■ Problem to work on: Your copy of the lines below must match them exactly and contain no images.

■ Data shown:
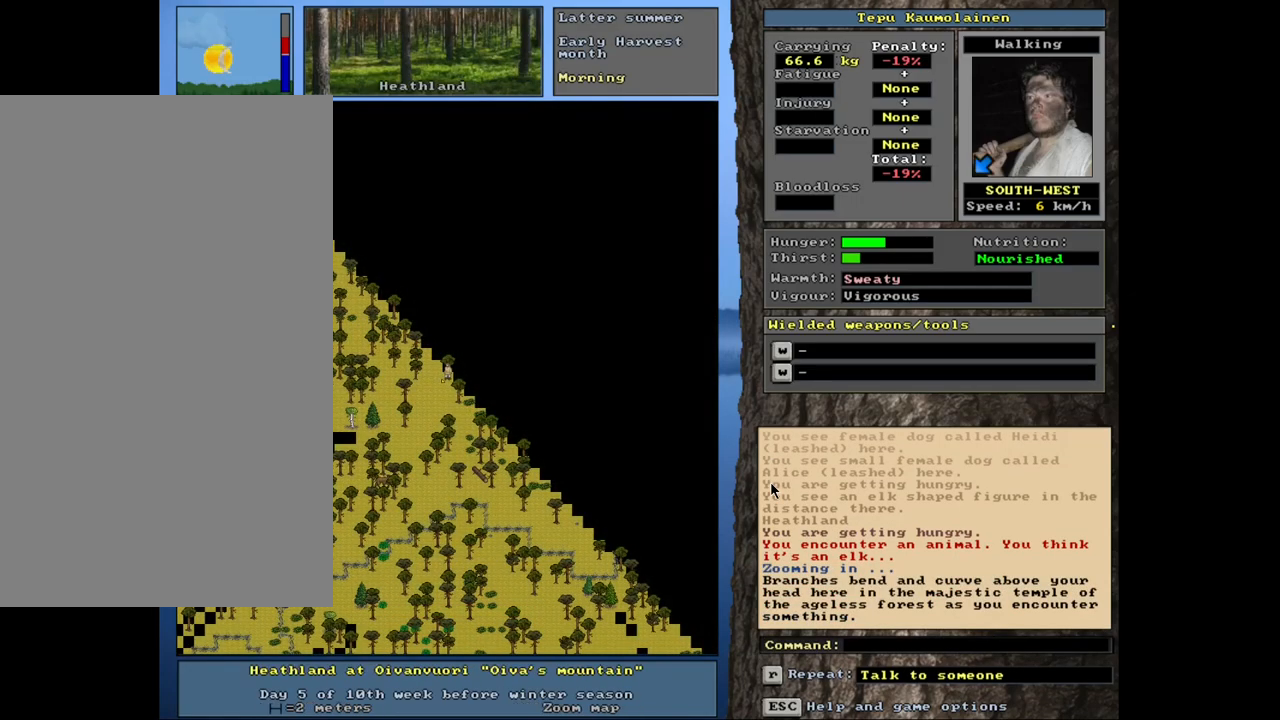
{"keys": [], "mouse": [], "events": [[17, "1", "down"], [150, "1", "up"], [384, "shift_l", "up"]]}
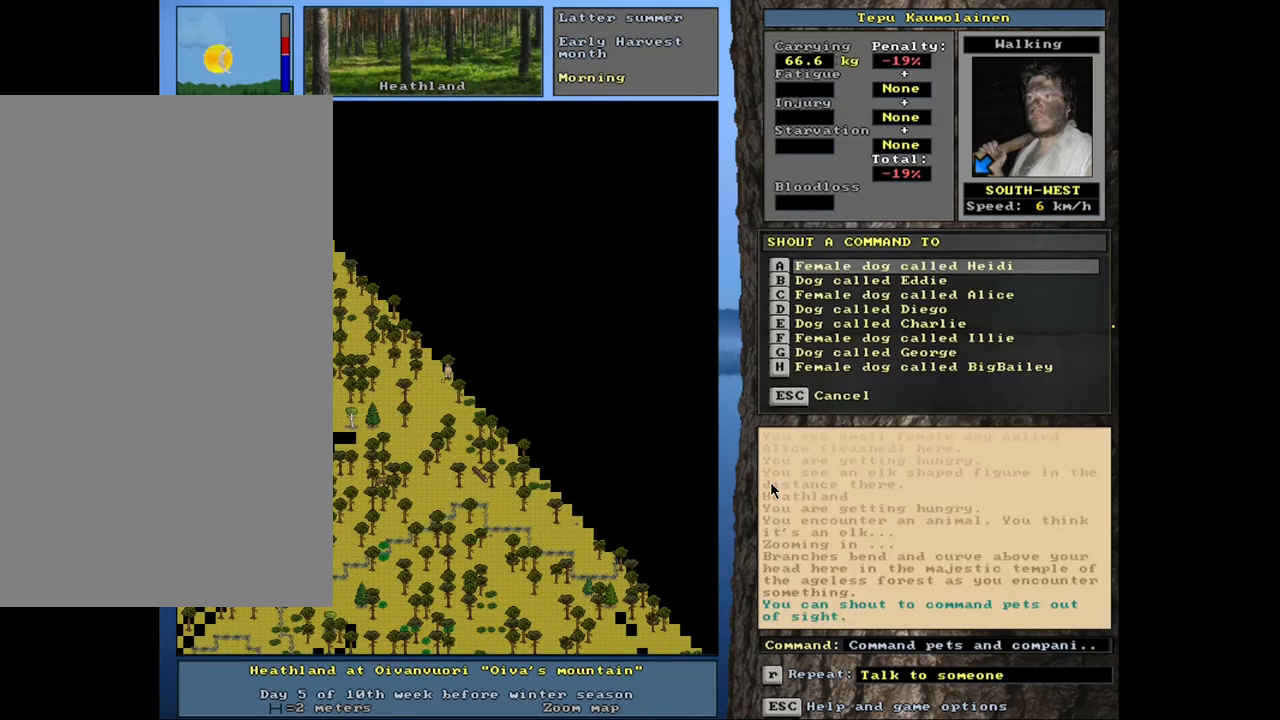
{"keys": [], "mouse": [], "events": [[267, "escape", "down"], [334, "escape", "up"]]}
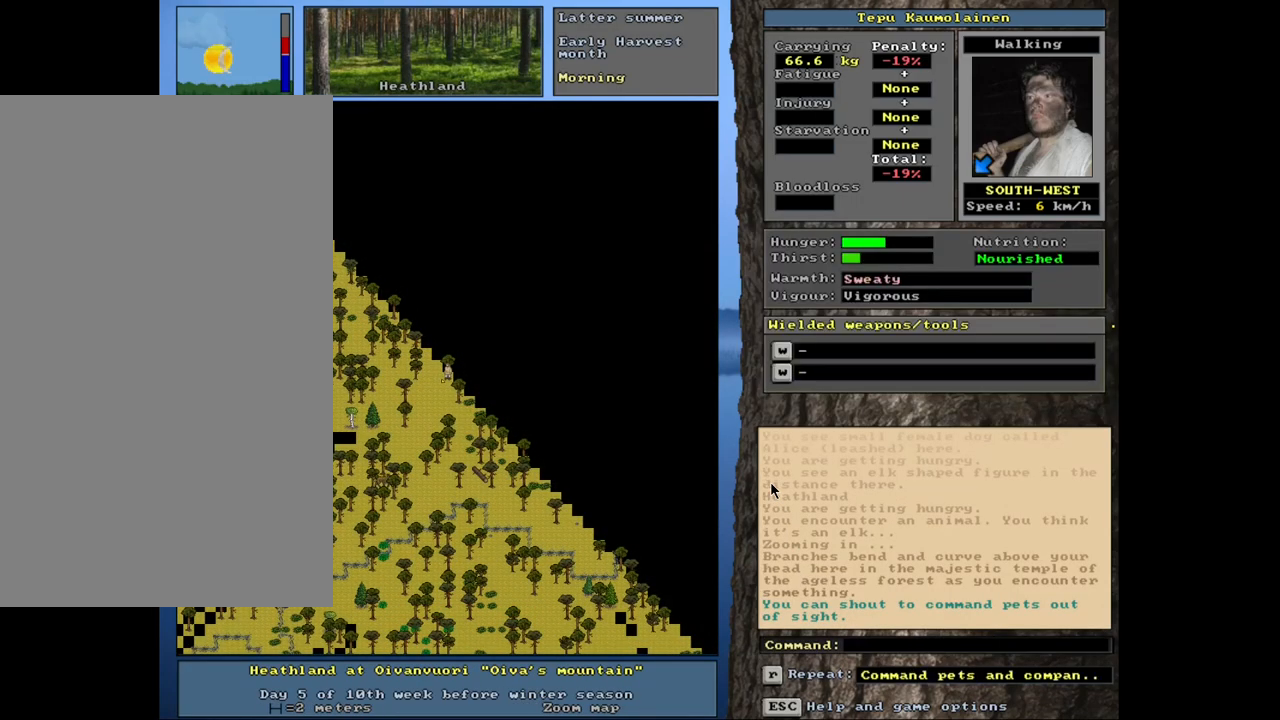
{"keys": [], "mouse": [], "events": []}
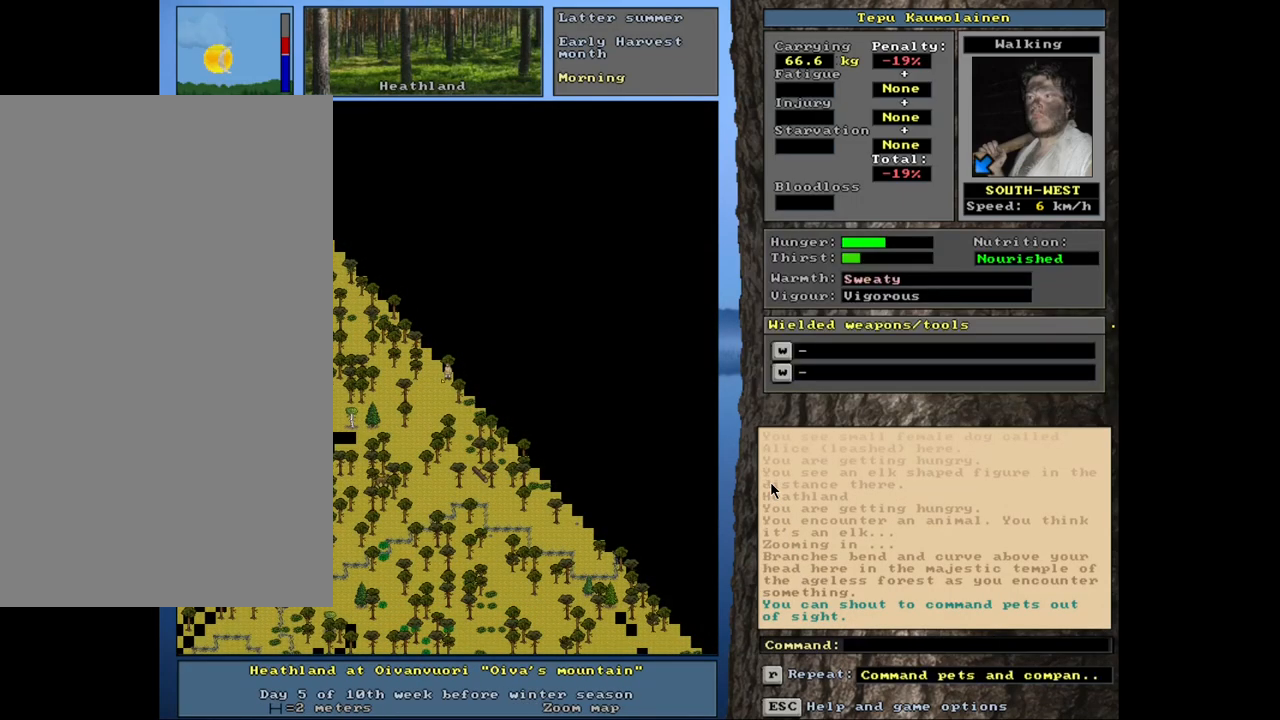
{"keys": [], "mouse": [], "events": []}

■ Task solution:
{"keys": [], "mouse": [], "events": [[17, "1", "down"], [150, "1", "up"], [384, "shift_l", "up"]]}
{"keys": [], "mouse": [], "events": [[267, "escape", "down"], [334, "escape", "up"]]}
{"keys": [], "mouse": [], "events": []}
{"keys": [], "mouse": [], "events": []}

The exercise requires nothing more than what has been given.